▸ EXTRACTED DATA
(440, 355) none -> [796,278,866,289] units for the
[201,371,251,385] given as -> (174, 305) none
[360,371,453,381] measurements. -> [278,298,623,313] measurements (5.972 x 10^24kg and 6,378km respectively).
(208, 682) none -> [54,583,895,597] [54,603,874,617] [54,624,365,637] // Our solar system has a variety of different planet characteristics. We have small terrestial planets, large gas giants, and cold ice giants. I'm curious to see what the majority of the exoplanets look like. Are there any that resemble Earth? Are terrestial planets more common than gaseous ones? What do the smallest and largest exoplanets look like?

...

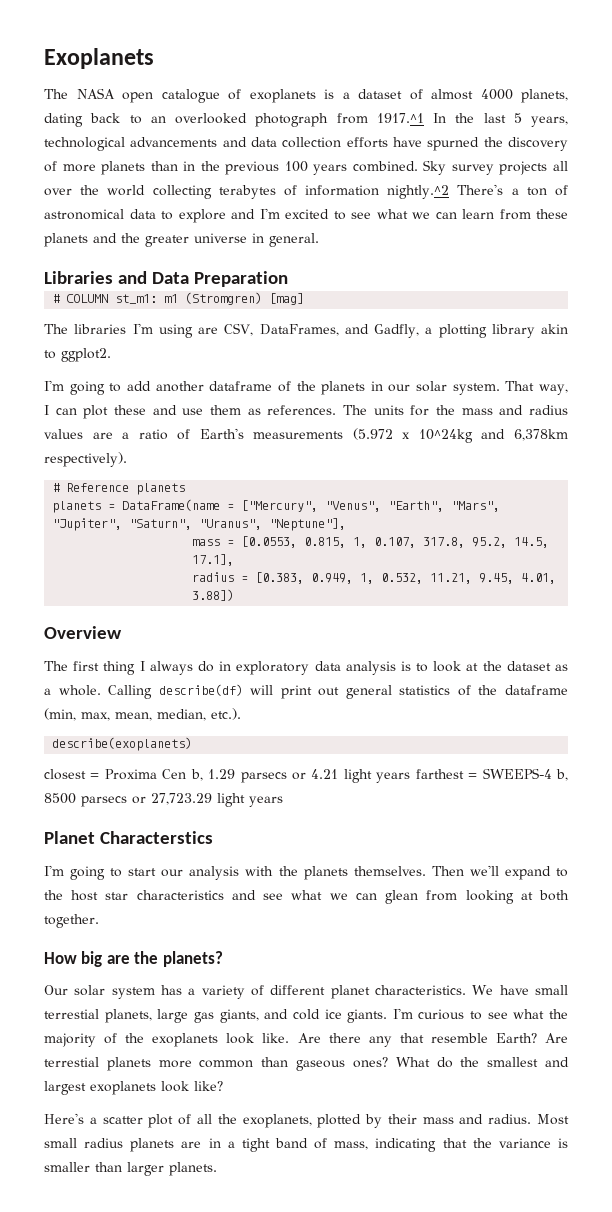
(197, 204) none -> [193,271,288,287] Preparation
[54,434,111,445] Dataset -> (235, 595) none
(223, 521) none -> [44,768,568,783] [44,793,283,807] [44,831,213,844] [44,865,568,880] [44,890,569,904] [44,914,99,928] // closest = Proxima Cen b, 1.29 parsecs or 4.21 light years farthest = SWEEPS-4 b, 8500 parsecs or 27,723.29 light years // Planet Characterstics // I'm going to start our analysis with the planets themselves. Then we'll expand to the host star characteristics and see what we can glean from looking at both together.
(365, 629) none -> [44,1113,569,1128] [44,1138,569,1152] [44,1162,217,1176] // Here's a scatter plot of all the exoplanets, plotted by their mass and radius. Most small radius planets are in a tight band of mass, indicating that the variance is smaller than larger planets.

▸ WHAT THE TASK ASKS
Copy, exactly and only, the lines above that begin with the one containing "(440, 355) none" and finish with the one containing "[360,371,453,381] measurements. ->".

▸ TASK ANSWER
(440, 355) none -> [796,278,866,289] units for the
[201,371,251,385] given as -> (174, 305) none
[360,371,453,381] measurements. -> [278,298,623,313] measurements (5.972 x 10^24kg and 6,378km respectively).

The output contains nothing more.